--- Requirement ---
Scan the records that follow, and whenever a line has the word "linear", copy it.

══════════════════════════════

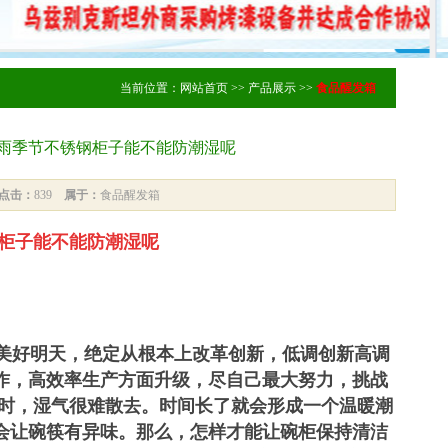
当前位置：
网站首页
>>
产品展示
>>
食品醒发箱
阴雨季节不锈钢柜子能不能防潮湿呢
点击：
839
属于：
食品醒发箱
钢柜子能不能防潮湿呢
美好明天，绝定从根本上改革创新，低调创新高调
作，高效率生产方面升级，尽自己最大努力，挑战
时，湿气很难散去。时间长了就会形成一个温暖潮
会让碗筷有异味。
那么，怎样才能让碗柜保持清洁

══════════════════════════════

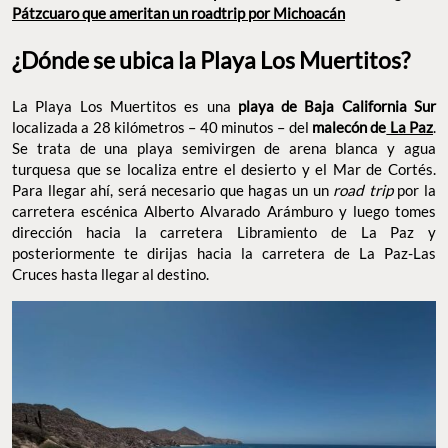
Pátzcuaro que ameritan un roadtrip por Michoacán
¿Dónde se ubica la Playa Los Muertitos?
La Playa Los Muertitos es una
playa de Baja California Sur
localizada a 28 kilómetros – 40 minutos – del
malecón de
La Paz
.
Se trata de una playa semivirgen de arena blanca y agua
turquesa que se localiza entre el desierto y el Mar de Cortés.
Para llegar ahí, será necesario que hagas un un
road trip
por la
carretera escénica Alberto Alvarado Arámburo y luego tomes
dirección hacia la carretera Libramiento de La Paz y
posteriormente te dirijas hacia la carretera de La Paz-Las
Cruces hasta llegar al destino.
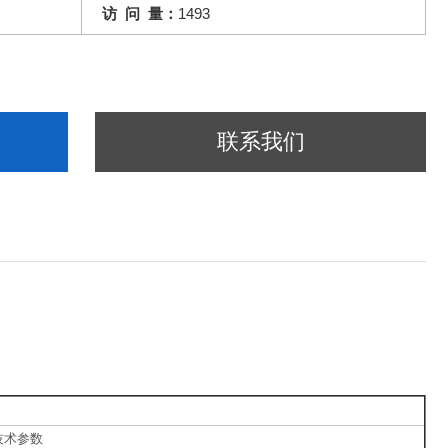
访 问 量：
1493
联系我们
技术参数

══════════════════════════════

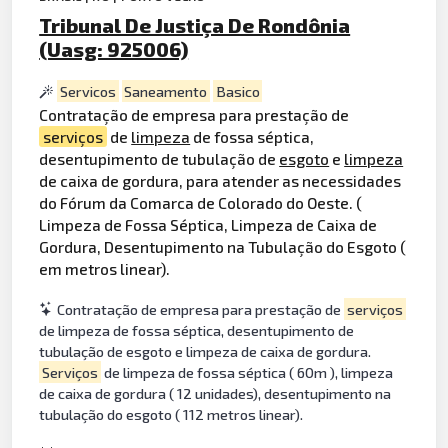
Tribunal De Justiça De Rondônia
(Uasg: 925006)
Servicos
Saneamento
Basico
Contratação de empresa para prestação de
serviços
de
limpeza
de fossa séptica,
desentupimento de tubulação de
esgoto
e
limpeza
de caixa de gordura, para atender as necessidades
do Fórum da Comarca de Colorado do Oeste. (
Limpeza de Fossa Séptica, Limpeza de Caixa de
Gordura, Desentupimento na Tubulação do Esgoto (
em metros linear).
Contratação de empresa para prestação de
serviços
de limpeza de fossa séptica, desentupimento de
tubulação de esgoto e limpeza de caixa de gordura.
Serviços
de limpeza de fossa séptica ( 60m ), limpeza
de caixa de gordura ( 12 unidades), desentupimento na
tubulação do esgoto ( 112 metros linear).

══════════════════════════════

--- Exercise answer ---
em metros linear).
tubulação do esgoto ( 112 metros linear).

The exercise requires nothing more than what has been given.